Es difícil habituarse a este tipo de historias sobre todo cuando se piensa en la familia de quien está siendo enterrado en una tierra que no es la suya, sobre todo cuando se piensa en su madre. Una madre que no sabe dónde está su hijo, que nunca será informada del futuro que le esperó.
Este martes se enterraba en Sidi Embarek el cuerpo del último joven hallado sin vida en el mar. Ha sido imposible conocer su identidad y nadie ha preguntado por él. No es la primera vez que sucede. En las distintas tumbas del cementerio hay enterrados otros muchos jóvenes e incluso niños a los que nunca se les puso nombre. Lo tuvieron, como también una identidad y una historia, pero todo ello ha quedado encerrado en el permanente silencio que marca las tragedias de la frontera.

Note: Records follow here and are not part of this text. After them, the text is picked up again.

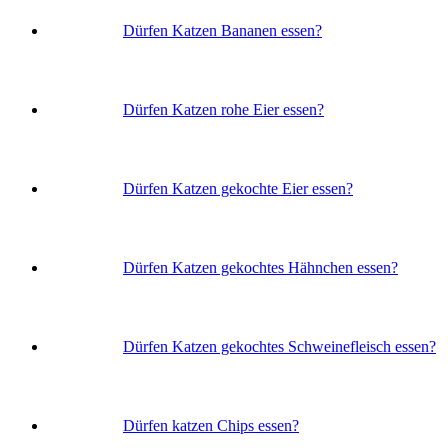
Dürfen Katzen Bananen essen?
Dürfen Katzen rohe Eier essen?
Dürfen Katzen gekochte Eier essen?
Dürfen Katzen gekochtes Hähnchen essen?
Dürfen Katzen gekochtes Schweinefleisch essen?
Dürfen katzen Chips essen?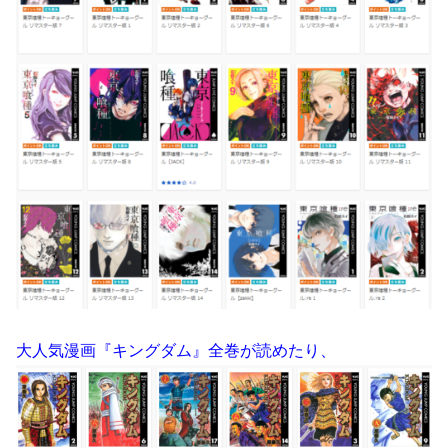
大人気漫画『キングダム』全巻が読めたり、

Frente a las muertes mediáticas, esas de las que todos se acuerdan y por las que todos supuestamente sufren y reclaman medidas en manifestaciones y protestas, asoman estos otros episodios que pasan desapercibidos. Es como si no existieran. Mueren en el mar y nadie pregunta por ellos, pierden la vida bordeando un espigón y son silenciados. Es la doble tragedia de unos episodios repetidos que ni siquiera se recuerdan en las estadísticas.
Cuesta pensar que uno emprenda rumbo para terminar muriendo y cuesta pensar que haya una familia que ni sepa del paradero de su ser querido. Cerrar el duelo es importante, muchísimo, pero para conseguirlo hay que tener información y eso es lo que falta en la frontera sur.
Siempre hay personas buenas dispuestas a rezar, a acompañar a quien no conocen, a participar de un entierro digno. Esos sin nombre que murieron en el mar no se fueron solos, siempre hubo quien pidió por ellos, quien les dio ese calor que les faltó cuando quedaron entregados a lo que el mar quiso. Hasta la muerte.